## Question of FFFT in Matlab

### Nathan Jaqua (view profile)

on 22 Oct 2019 at 0:37
Latest activity Answered by Ajay Pattassery

### Ajay Pattassery (view profile)

on 31 Oct 2019 at 5:28

### Ajay Pattassery (view profile)

WIth the code below, I am taking the DFT of the sinewave at multiple samples in frequency domain.

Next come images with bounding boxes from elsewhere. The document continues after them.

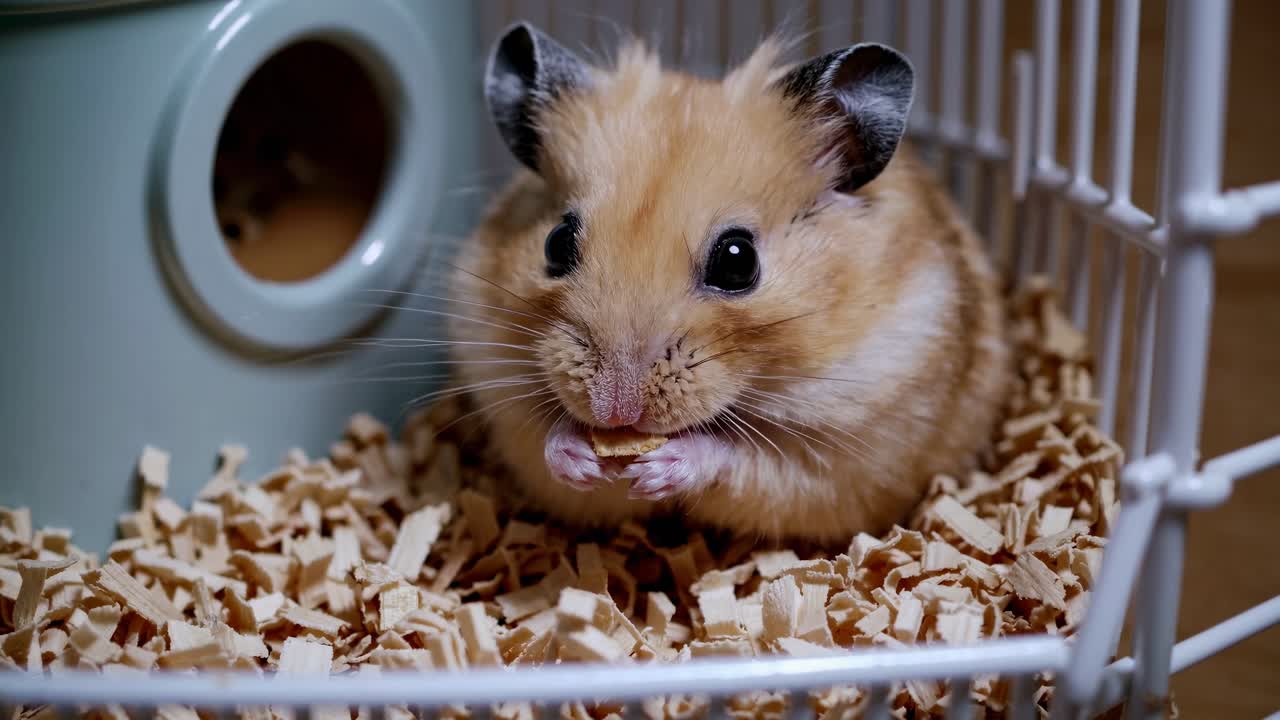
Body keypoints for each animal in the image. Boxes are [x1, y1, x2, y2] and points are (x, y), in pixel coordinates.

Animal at [446, 23, 1011, 543]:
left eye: (738, 261)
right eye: (556, 242)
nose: (614, 410)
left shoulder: (841, 455)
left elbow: (742, 461)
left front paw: (662, 468)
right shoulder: (504, 400)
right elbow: (545, 444)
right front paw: (578, 454)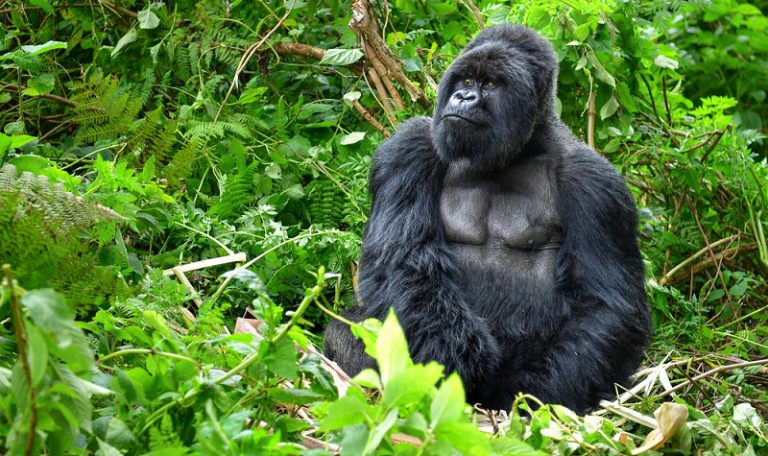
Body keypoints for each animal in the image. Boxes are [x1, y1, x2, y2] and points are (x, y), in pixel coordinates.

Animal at [326, 25, 656, 414]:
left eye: (491, 84)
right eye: (467, 79)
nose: (464, 97)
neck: (518, 151)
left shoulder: (596, 185)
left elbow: (605, 305)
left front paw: (528, 393)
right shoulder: (408, 147)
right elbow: (403, 260)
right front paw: (454, 356)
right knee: (345, 331)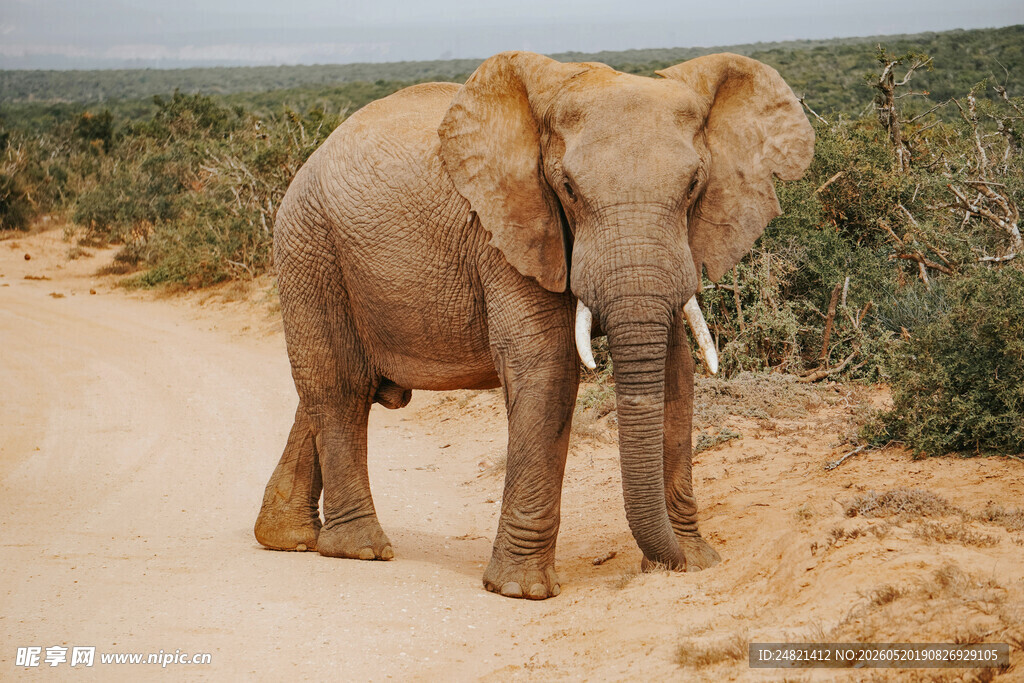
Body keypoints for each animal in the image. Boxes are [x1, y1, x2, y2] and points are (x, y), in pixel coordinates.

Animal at [254, 50, 814, 599]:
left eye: (695, 185)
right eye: (567, 188)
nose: (667, 562)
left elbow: (676, 370)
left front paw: (695, 562)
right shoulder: (508, 228)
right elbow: (547, 365)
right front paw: (520, 590)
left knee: (337, 390)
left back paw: (286, 538)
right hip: (309, 244)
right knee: (339, 387)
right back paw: (360, 549)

Why am I not seeing in DFT spectrum (second part, N=100) clear two impulses at 100 Hz?
clc;
clear all;
f = 128;
Fs = 1024;
t = (0:2047)/Fs;
x = sin(2*pi*f*t);
% calculate full sample point DFT
N = 128;
X = (1/sqrt(N))*fft(x, N);
XdB1 = 20*log10(abs(fftshift(X)));
f1 = -(Fs/2):Fs/N:(Fs/2)-1;
% plot magnitude spectrum
plot(f1, XdB1); title('DFT of sine wave at 100 Hz');
xlabel('Frequency --> f'); ylabel('Amplitude in dB'); axis([-512 511 -30 20]); hold on;
% calculate only 128 point DFT
N = 100;
deltaF = Fs/N;
X = (1/sqrt(N))*fft(x, N);
XdB2 = 20*log10(abs(fftshift(X)));
f2 = -(Fs/2):deltaF:(Fs/2)-1;
% plot magnitude spectrum
plot(f2, XdB2,'r');
xlabel('Frequency --> f'); ylabel('Amplitude in dB');

Walter Roberson

### Walter Roberson (view profile)

on 22 Oct 2019 at 1:42
Fs = 1024;
That is not 100 Hz. 100Hz would be Fs = 100
f = 128;
That is not 100 Hz either; it is 128 Hz.
Daniel M

### Daniel M (view profile)

on 22 Oct 2019 at 4:18
Not able to test it right now, but seems odd for you to only take a 128 point fft. Just take the whole thing, should be 2047. You will probably get better resolution. By the way, your code and your comments do not match up with each other. It makes it difficult to assess what level of understanding you have of this process.